What is needed: Pull out every line with the word "lagras" from the entries below.

====== Provided material

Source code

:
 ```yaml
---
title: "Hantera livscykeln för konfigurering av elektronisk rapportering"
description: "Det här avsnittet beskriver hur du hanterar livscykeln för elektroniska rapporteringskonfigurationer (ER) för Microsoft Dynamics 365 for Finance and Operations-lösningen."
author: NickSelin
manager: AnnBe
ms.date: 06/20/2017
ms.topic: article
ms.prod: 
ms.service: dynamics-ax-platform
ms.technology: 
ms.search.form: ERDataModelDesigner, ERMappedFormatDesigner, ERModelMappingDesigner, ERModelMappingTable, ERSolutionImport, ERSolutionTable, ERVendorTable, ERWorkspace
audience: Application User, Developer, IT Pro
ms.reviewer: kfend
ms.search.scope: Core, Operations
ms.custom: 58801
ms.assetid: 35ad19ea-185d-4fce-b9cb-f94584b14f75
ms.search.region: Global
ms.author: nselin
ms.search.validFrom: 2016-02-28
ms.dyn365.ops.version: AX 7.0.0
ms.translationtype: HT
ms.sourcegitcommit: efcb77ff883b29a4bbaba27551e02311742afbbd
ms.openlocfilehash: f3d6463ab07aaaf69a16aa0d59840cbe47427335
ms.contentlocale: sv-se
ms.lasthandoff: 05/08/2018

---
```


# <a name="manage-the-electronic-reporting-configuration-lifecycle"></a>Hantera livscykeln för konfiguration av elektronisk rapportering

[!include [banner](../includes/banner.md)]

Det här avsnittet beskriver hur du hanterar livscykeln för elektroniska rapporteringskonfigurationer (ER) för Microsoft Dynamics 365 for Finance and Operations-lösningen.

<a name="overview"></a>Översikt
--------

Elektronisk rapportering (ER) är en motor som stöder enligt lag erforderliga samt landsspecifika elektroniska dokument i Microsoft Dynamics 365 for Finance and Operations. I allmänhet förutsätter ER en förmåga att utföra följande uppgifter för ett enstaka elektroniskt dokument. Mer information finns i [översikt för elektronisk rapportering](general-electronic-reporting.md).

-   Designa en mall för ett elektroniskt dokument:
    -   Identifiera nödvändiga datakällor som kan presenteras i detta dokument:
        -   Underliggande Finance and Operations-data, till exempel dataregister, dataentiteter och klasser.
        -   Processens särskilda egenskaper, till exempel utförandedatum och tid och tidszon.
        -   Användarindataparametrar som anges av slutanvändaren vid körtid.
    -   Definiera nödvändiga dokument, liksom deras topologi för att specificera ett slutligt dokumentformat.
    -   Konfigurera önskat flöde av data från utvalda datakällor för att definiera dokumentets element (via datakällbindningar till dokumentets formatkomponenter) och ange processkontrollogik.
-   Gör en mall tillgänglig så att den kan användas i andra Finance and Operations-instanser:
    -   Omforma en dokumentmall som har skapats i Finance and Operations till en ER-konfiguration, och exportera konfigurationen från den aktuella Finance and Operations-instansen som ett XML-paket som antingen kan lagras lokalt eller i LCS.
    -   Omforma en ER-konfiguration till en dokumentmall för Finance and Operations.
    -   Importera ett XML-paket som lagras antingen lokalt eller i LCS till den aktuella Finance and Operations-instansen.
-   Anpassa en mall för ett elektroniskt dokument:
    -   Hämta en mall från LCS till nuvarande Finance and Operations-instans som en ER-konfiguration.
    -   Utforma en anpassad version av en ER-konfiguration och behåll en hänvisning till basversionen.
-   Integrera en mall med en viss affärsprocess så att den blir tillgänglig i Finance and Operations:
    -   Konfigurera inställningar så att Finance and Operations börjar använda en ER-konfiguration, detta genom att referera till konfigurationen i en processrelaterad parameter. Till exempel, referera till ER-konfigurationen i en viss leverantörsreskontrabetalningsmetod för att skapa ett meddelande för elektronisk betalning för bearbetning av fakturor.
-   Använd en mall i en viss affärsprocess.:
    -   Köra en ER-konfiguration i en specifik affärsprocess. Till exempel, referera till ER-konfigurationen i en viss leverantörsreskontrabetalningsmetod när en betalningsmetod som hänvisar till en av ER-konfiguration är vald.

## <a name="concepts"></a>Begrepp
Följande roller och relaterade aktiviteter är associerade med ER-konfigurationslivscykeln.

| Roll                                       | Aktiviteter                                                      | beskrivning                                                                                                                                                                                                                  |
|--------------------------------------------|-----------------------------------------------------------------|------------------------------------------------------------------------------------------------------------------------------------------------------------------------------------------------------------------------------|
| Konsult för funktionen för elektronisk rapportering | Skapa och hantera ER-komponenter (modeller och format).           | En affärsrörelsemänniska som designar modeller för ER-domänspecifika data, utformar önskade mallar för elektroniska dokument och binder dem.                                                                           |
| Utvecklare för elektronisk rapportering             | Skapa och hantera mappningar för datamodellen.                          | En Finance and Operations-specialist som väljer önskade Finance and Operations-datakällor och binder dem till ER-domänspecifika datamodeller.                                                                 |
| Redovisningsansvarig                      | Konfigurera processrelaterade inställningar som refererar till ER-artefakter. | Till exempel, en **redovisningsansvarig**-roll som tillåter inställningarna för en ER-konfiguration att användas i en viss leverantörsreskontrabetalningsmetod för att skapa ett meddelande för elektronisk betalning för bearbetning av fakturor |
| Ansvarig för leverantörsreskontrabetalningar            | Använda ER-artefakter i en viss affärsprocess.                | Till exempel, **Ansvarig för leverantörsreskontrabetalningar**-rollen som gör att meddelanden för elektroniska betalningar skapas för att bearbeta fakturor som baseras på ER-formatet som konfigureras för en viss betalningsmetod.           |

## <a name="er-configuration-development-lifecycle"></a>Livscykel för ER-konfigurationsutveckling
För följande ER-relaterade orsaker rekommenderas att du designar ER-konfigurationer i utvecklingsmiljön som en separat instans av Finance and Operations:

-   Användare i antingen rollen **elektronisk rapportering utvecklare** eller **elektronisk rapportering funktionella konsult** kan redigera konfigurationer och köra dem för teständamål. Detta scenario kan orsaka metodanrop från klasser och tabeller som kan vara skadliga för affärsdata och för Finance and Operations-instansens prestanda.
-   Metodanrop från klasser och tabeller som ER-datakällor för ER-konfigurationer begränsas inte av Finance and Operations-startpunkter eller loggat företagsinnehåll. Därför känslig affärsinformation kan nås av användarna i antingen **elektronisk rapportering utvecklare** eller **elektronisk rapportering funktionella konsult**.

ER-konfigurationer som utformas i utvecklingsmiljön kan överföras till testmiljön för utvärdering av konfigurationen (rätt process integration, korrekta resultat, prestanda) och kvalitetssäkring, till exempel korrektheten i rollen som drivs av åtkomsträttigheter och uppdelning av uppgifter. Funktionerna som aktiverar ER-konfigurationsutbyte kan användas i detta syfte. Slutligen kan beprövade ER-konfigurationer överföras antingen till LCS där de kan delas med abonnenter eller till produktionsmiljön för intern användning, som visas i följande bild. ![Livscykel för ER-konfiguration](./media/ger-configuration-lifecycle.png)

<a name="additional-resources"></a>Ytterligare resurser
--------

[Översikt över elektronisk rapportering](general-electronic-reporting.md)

============

Response below:
    -   Omforma en dokumentmall som har skapats i Finance and Operations till en ER-konfiguration, och exportera konfigurationen från den aktuella Finance and Operations-instansen som ett XML-paket som antingen kan lagras lokalt eller i LCS.
    -   Importera ett XML-paket som lagras antingen lokalt eller i LCS till den aktuella Finance and Operations-instansen.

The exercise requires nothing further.